About five years ago our company created an app to record the findings of a human evaluation.
A person examines a device, checks it against each criterion onscreen, and then marks it "Pass" or "Fail". Each criterion is one row in our DB.
The app hasn't changed much in the last five years. About 1.3 million evaluations done so far. About 50 million criterion-rows.
Typically it's a two-person process:
- Evaluator-1
- Evaluator-2 (a senior evaluator).
Evaluator-2 doesn't start fresh. Rather the rows of Evalutator-1 are first cloned (but marked as Evaluator-2).

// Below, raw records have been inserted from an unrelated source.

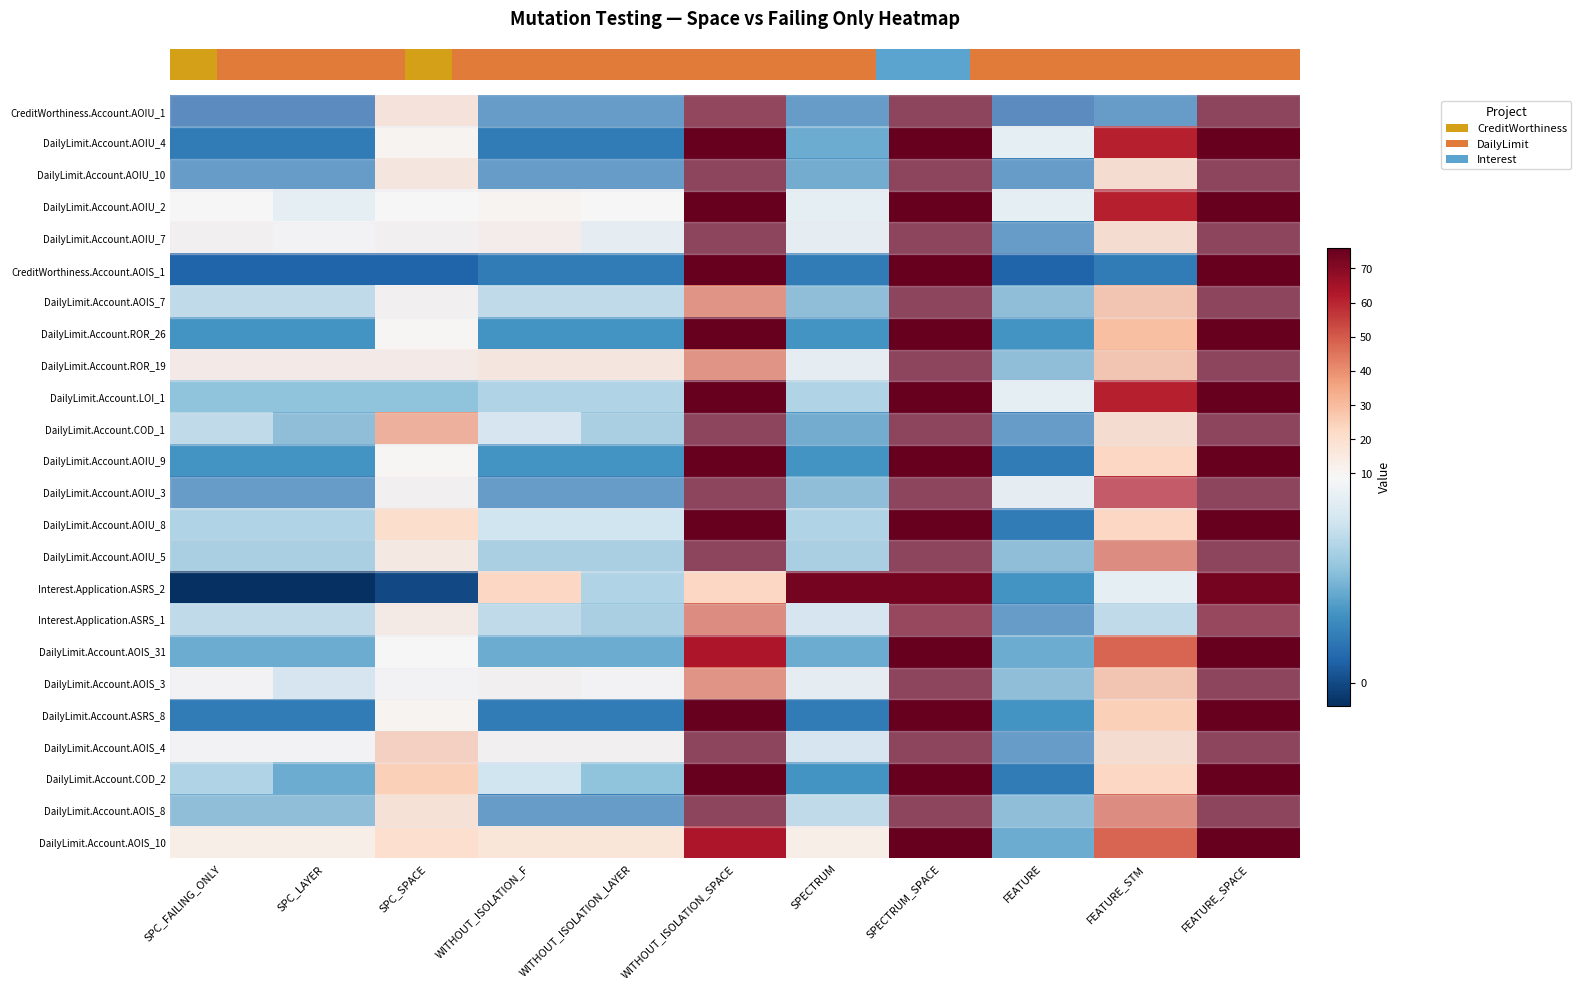

Reading right to left, what are all the values shown in this chart?

row_0: FEATURE_SPACE=76	FEATURE_STM=2	FEATURE=1	SPECTRUM_SPACE=76	SPECTRUM=2	WITHOUT_ISOLATION_SPACE=74	WITHOUT_ISOLATION_LAYER=2	WITHOUT_ISOLATION_F=2	SPC_SPACE=19	SPC_LAYER=1	SPC_FAILING_ONLY=1
row_1: FEATURE_SPACE=76	FEATURE_STM=61	FEATURE=8	SPECTRUM_SPACE=76	SPECTRUM=4	WITHOUT_ISOLATION_SPACE=76	WITHOUT_ISOLATION_LAYER=2	WITHOUT_ISOLATION_F=2	SPC_SPACE=11	SPC_LAYER=2	SPC_FAILING_ONLY=2
row_2: FEATURE_SPACE=76	FEATURE_STM=23	FEATURE=2	SPECTRUM_SPACE=76	SPECTRUM=3	WITHOUT_ISOLATION_SPACE=76	WITHOUT_ISOLATION_LAYER=2	WITHOUT_ISOLATION_F=2	SPC_SPACE=17	SPC_LAYER=2	SPC_FAILING_ONLY=2
row_3: FEATURE_SPACE=76	FEATURE_STM=61	FEATURE=8	SPECTRUM_SPACE=76	SPECTRUM=8	WITHOUT_ISOLATION_SPACE=76	WITHOUT_ISOLATION_LAYER=9	WITHOUT_ISOLATION_F=11	SPC_SPACE=9	SPC_LAYER=8	SPC_FAILING_ONLY=9
row_4: FEATURE_SPACE=76	FEATURE_STM=23	FEATURE=2	SPECTRUM_SPACE=76	SPECTRUM=8	WITHOUT_ISOLATION_SPACE=76	WITHOUT_ISOLATION_LAYER=8	WITHOUT_ISOLATION_F=13	SPC_SPACE=11	SPC_LAYER=9	SPC_FAILING_ONLY=11
row_5: FEATURE_SPACE=76	FEATURE_STM=2	FEATURE=1	SPECTRUM_SPACE=76	SPECTRUM=2	WITHOUT_ISOLATION_SPACE=76	WITHOUT_ISOLATION_LAYER=2	WITHOUT_ISOLATION_F=2	SPC_SPACE=1	SPC_LAYER=1	SPC_FAILING_ONLY=1
row_6: FEATURE_SPACE=76	FEATURE_STM=31	FEATURE=4	SPECTRUM_SPACE=76	SPECTRUM=4	WITHOUT_ISOLATION_SPACE=46	WITHOUT_ISOLATION_LAYER=6	WITHOUT_ISOLATION_F=6	SPC_SPACE=11	SPC_LAYER=6	SPC_FAILING_ONLY=6
row_7: FEATURE_SPACE=76	FEATURE_STM=29	FEATURE=3	SPECTRUM_SPACE=76	SPECTRUM=3	WITHOUT_ISOLATION_SPACE=76	WITHOUT_ISOLATION_LAYER=3	WITHOUT_ISOLATION_F=3	SPC_SPACE=10	SPC_LAYER=3	SPC_FAILING_ONLY=3
row_8: FEATURE_SPACE=76	FEATURE_STM=31	FEATURE=4	SPECTRUM_SPACE=76	SPECTRUM=8	WITHOUT_ISOLATION_SPACE=46	WITHOUT_ISOLATION_LAYER=17	WITHOUT_ISOLATION_F=17	SPC_SPACE=14	SPC_LAYER=14	SPC_FAILING_ONLY=14
row_9: FEATURE_SPACE=76	FEATURE_STM=61	FEATURE=8	SPECTRUM_SPACE=76	SPECTRUM=6	WITHOUT_ISOLATION_SPACE=76	WITHOUT_ISOLATION_LAYER=6	WITHOUT_ISOLATION_F=6	SPC_SPACE=5	SPC_LAYER=5	SPC_FAILING_ONLY=5
row_10: FEATURE_SPACE=76	FEATURE_STM=23	FEATURE=2	SPECTRUM_SPACE=76	SPECTRUM=3	WITHOUT_ISOLATION_SPACE=76	WITHOUT_ISOLATION_LAYER=5	WITHOUT_ISOLATION_F=7	SPC_SPACE=38	SPC_LAYER=4	SPC_FAILING_ONLY=6
row_11: FEATURE_SPACE=76	FEATURE_STM=23	FEATURE=2	SPECTRUM_SPACE=76	SPECTRUM=3	WITHOUT_ISOLATION_SPACE=76	WITHOUT_ISOLATION_LAYER=3	WITHOUT_ISOLATION_F=3	SPC_SPACE=10	SPC_LAYER=3	SPC_FAILING_ONLY=3
row_12: FEATURE_SPACE=76	FEATURE_STM=61	FEATURE=8	SPECTRUM_SPACE=76	SPECTRUM=4	WITHOUT_ISOLATION_SPACE=76	WITHOUT_ISOLATION_LAYER=2	WITHOUT_ISOLATION_F=2	SPC_SPACE=11	SPC_LAYER=2	SPC_FAILING_ONLY=2
row_13: FEATURE_SPACE=76	FEATURE_STM=23	FEATURE=2	SPECTRUM_SPACE=76	SPECTRUM=6	WITHOUT_ISOLATION_SPACE=76	WITHOUT_ISOLATION_LAYER=7	WITHOUT_ISOLATION_F=7	SPC_SPACE=21	SPC_LAYER=6	SPC_FAILING_ONLY=6
row_14: FEATURE_SPACE=76	FEATURE_STM=48	FEATURE=4	SPECTRUM_SPACE=76	SPECTRUM=5	WITHOUT_ISOLATION_SPACE=76	WITHOUT_ISOLATION_LAYER=5	WITHOUT_ISOLATION_F=5	SPC_SPACE=16	SPC_LAYER=5	SPC_FAILING_ONLY=5
row_15: FEATURE_SPACE=73	FEATURE_STM=8	FEATURE=3	SPECTRUM_SPACE=73	SPECTRUM=73	WITHOUT_ISOLATION_SPACE=23	WITHOUT_ISOLATION_LAYER=6	WITHOUT_ISOLATION_F=23	SPC_SPACE=0	SPC_LAYER=-1	SPC_FAILING_ONLY=-1
row_16: FEATURE_SPACE=73	FEATURE_STM=6	FEATURE=2	SPECTRUM_SPACE=73	SPECTRUM=7	WITHOUT_ISOLATION_SPACE=48	WITHOUT_ISOLATION_LAYER=5	WITHOUT_ISOLATION_F=6	SPC_SPACE=15	SPC_LAYER=6	SPC_FAILING_ONLY=6
row_17: FEATURE_SPACE=76	FEATURE_STM=48	FEATURE=4	SPECTRUM_SPACE=76	SPECTRUM=4	WITHOUT_ISOLATION_SPACE=63	WITHOUT_ISOLATION_LAYER=4	WITHOUT_ISOLATION_F=4	SPC_SPACE=9	SPC_LAYER=4	SPC_FAILING_ONLY=4
row_18: FEATURE_SPACE=76	FEATURE_STM=31	FEATURE=4	SPECTRUM_SPACE=76	SPECTRUM=8	WITHOUT_ISOLATION_SPACE=46	WITHOUT_ISOLATION_LAYER=9	WITHOUT_ISOLATION_F=11	SPC_SPACE=9	SPC_LAYER=7	SPC_FAILING_ONLY=9
row_19: FEATURE_SPACE=76	FEATURE_STM=25	FEATURE=3	SPECTRUM_SPACE=76	SPECTRUM=2	WITHOUT_ISOLATION_SPACE=76	WITHOUT_ISOLATION_LAYER=2	WITHOUT_ISOLATION_F=2	SPC_SPACE=11	SPC_LAYER=2	SPC_FAILING_ONLY=2
row_20: FEATURE_SPACE=76	FEATURE_STM=23	FEATURE=2	SPECTRUM_SPACE=76	SPECTRUM=7	WITHOUT_ISOLATION_SPACE=76	WITHOUT_ISOLATION_LAYER=11	WITHOUT_ISOLATION_F=11	SPC_SPACE=27	SPC_LAYER=9	SPC_FAILING_ONLY=9
row_21: FEATURE_SPACE=76	FEATURE_STM=23	FEATURE=2	SPECTRUM_SPACE=76	SPECTRUM=3	WITHOUT_ISOLATION_SPACE=76	WITHOUT_ISOLATION_LAYER=5	WITHOUT_ISOLATION_F=7	SPC_SPACE=25	SPC_LAYER=4	SPC_FAILING_ONLY=6
row_22: FEATURE_SPACE=76	FEATURE_STM=48	FEATURE=4	SPECTRUM_SPACE=76	SPECTRUM=6	WITHOUT_ISOLATION_SPACE=76	WITHOUT_ISOLATION_LAYER=2	WITHOUT_ISOLATION_F=2	SPC_SPACE=21	SPC_LAYER=4	SPC_FAILING_ONLY=4
row_23: FEATURE_SPACE=76	FEATURE_STM=48	FEATURE=4	SPECTRUM_SPACE=76	SPECTRUM=13	WITHOUT_ISOLATION_SPACE=63	WITHOUT_ISOLATION_LAYER=17	WITHOUT_ISOLATION_F=17	SPC_SPACE=20	SPC_LAYER=13	SPC_FAILING_ONLY=13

After five years of success, suddenly we are seeing an occasional failure in the cloning process, where Evaluator-2 is mysteriously missing exactly one row. The cloning is done in a stored procedure that looks roughly like this:
Insert Into dbo.Workspace (PassOrFail, EvaluationID, Iteration)
Select PassOrFail, EvaluationID, 'Evaluator-2'
From dbo.Workspace where EvaluationID = @EvalID and Iteration = 'Evaluator-1'
-- The same SP ends with the following validation to verify that all rows got cloned:
Declare @count1 int = (Select count() From dbo.Workspace where EvaluationID = @EvalID and Iteration = 'Evaluation-1');
Declare @count2 int = (Select count() From dbo.Workspace where EvaluationID = @EvalID and Iteration = 'Evaluation-2');
If @count1 <> @count2 Throw 51000, N'Error in cloning', 1
- That last step (the validation-by-count) has been in place for five years, and has never thrown an exception - until now - and it is always exactly ONE ROW that is missing. If we delete the cloned rows and re-run the app, all rows clone properly.
We tried to brainstorm on this - maybe another app is deleting one cloned row? But we can't find anything in our system that would do this.
Frankly, we're fresh out of theories. Any ideas, anyone?
Note:
- The INSERT statement is not wrapped in a try-catch, nor in an explicit tran.
- Seems xact_abort is Off. I suppose we should turn it on?